Plasma cloud from X2.3 solar flare headed our way
Plasma cloud from the first X-class solar flare of Solar Cycle 24 (X2.3 on February 15, 2011) is headed our way. It is expected to arrive around February 17.
2011/02/15, at 07:07 UTC – PRESTO-alert: NOAA AR 1158 has produced an X2.3 flare peaking at 01:56 UTC, associated with an Earth-directed CME. Furthermore, an M2.2 flare (from the same AR) peaking at 17:26 UT on February 14 had also an associated Earth-directed CME. They are expected to arrive at Earth around February 17.
Some facts about this event
- The flare started at 01:48 UTC, peaked at 01:56 and ended at 02:58. These times are measured by GOES in the X-ray radiation.
- LYRA onboard PROBA2 captured the flash in its time series. A clear sudden increase is seen in 2 bandpasses.
- SWAP onboard PROBA2 captured the flash in this image.
Image credit: NASA / STEREO / Behind
Image credit: NASA / STEREO / Ahead
Image credit: ESA / PROBA 2 / SWAP
Some facts about CMEs – plasma clouds
- A CME is a Coronal Mass Ejection. It is solar plasma that is ejected. The Sun looses energy in the form of moving mass, i.e. kinetic energy.
- A plasma cloud comes on top of the background solar wind. Compare it with a shock wave/tsunami running over a river or sea. It has speeds between 400 km/s up to 2000 km/s.
- The solar wind is a continuous stream of plasma leaving the Sun. This wind blows in all directions. Part of the wind blows over the Earth magnetic shield. The slow solar wind blows at speeds of 200-400 km/s. A fast solar wind blows at speeds up to 700-800 km/s. If the solar wind has a speed of 500 km/s, it takes the plasma blowing in the direction of Earth around 3 days and 11 hours to arrive at Earth.

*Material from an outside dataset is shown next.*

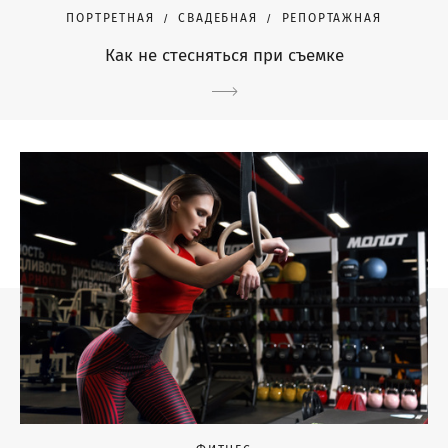
ПОРТРЕТНАЯ
СВАДЕБНАЯ
РЕПОРТАЖНАЯ
Как не стесняться при съемке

- The solar wind is magnetized, plasma clouds also. When blowing over the Earth, this magnetized plasma can couple with the magnetic field of the Earth. In this way, energy is transported into the Earth outer system. This physical process causes magnetic storms. Magnetic storms disturb radio communication, disturb the signal to satellites and by this disturb navigation systems like GPS. Magnetic storms induce magnetic currents in electrical power plants and lines, in pipes. A nice visual side effect is aurora.